Dopo tre o quattro ‘ombre’ uscii dal “Tenni” sorridente come un ebete e in polo a maniche corte arrivai alla macchina. La Sisley giocava fuori ma pensai che ci potesse essere qualche partita di pallavolo nei dintorni e mi venne in mente che giocava Padova, proprio di strada. In tre quarti d’ora senza nemmeno accendere il riscaldamento arrivai fuori dalla Fiera di Padova dove la Sempre giocava contro la Domino Palermo. Entrambe navigavano in acque cattive: la partita è bella, tanti errori ma anche tanta intensità: e mi diverto parecchio. Finale infuocato, giocatori tesi, nervi tesissimi. Terzo, quarto, quinto set e vittoria al tie-break di Padova in una sfida davvero spettacolare tra due squadre che lottavano per evitare la retrocessione. In panchina Lorenzetti è in jeans, camicia e golf blu con il collo a “V”: pochi cenni, parole a basso tono, molti sorrisi, atteggiamento disteso e costruttivo anche quando Padova si fa rimontare sia nel terzo che nel quarto set dopo aver vinto i primi due. A fine gara mi avvicino, con il permesso dell’addetto stampa mi presento e chiedo a Lorenzetti di poter fare due chiacchiere davanti alla telecamera: “Vengo subito – mi dice – devo passare prima negli spogliatoi dai ragazzi…”.

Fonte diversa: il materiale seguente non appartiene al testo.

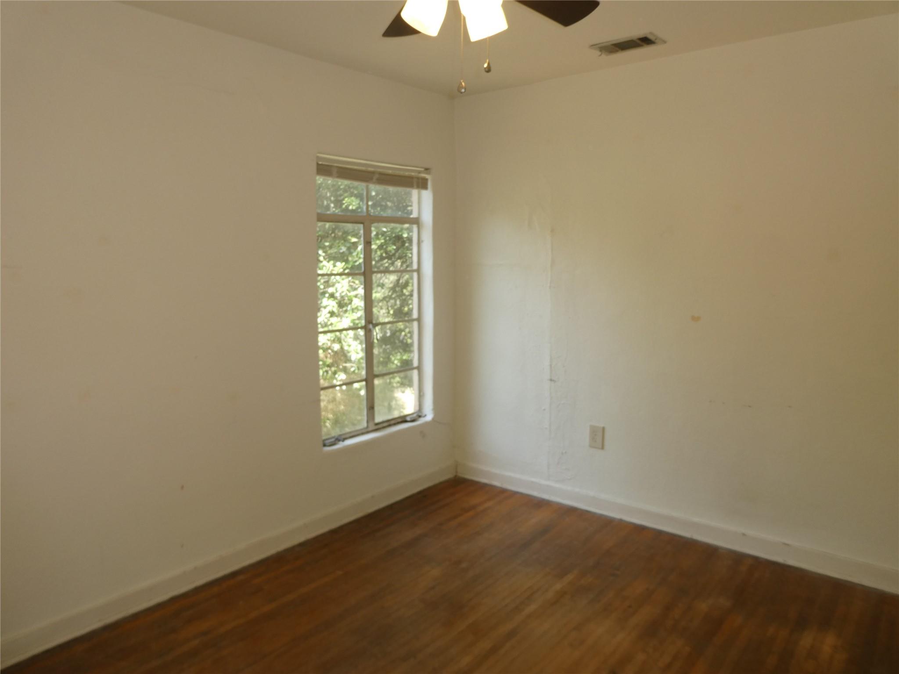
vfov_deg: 56.8
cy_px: 337
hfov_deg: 71.6
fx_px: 623
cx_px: 450
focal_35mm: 24
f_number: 3.3
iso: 80
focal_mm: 4.3
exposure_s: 1/60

Intitolai quell’intervista, che ho ancora dentro il mio NAS a casa, “Il tecnico dei nervi distesi”: dissi a Lorenzetti che eravamo coetanei e che tutto sommato fare il mestiere che si sogna quando si è già così giovani non è male… “Vedrai che farai più carriera tu – mi disse – decidere di fare il tecnico è sicuramente una scelta radicale che ti cambia la vita ma bastano due anni storti e si rischia. Vedremo, questa in A1 è sicuramente una grande esperienza”. Sbagliava, ha ovviamente fatto più carriera lui.

Poi gli chiesi come facesse a mantenersi così calmo in mezzo a tanti eccessi isterici: “Qualcuno deve pur farlo, ogni tanto perdo la pazienza anche io e cerco di calmarmi e lavoro sugli aspetti positivi perché quando hai meno di un minuto per dare qualche suggerimento non puoi perderti in rimproveri, servono pochi messaggi e chiari”.

Dove si vede Lorenzetti tra vent’anni? “Sicuramente su un campo, da qualche parte, spero a fare qualcosa di buono con un progetto interessante. Ma chi può dirlo…?  Al momento sono qui e sono contento”.

Mi fece un’impressione meravigliosa Lorenzetti e ogni volta che ho modo di vederlo ho piacere anche solo di salutarlo: non credo ricordi quell’intervista registrata il 10 dicembre 2000. Io sì. Lorenzetti fece un mezzo miracolo salvando Padova e partì subito per le grandi avventure firmando per Modena.

Da allora ha vinto molto e diciotto anni, nemmeno venti, dopo quelle chiacchiere eccolo qui, campione del mondo. Non è da qualche parte su un campo qualsiasi ma in cima alla piramide e senza nulla togliere ai giocatori, per me, è il vero MVP di questa impresa straordinaria.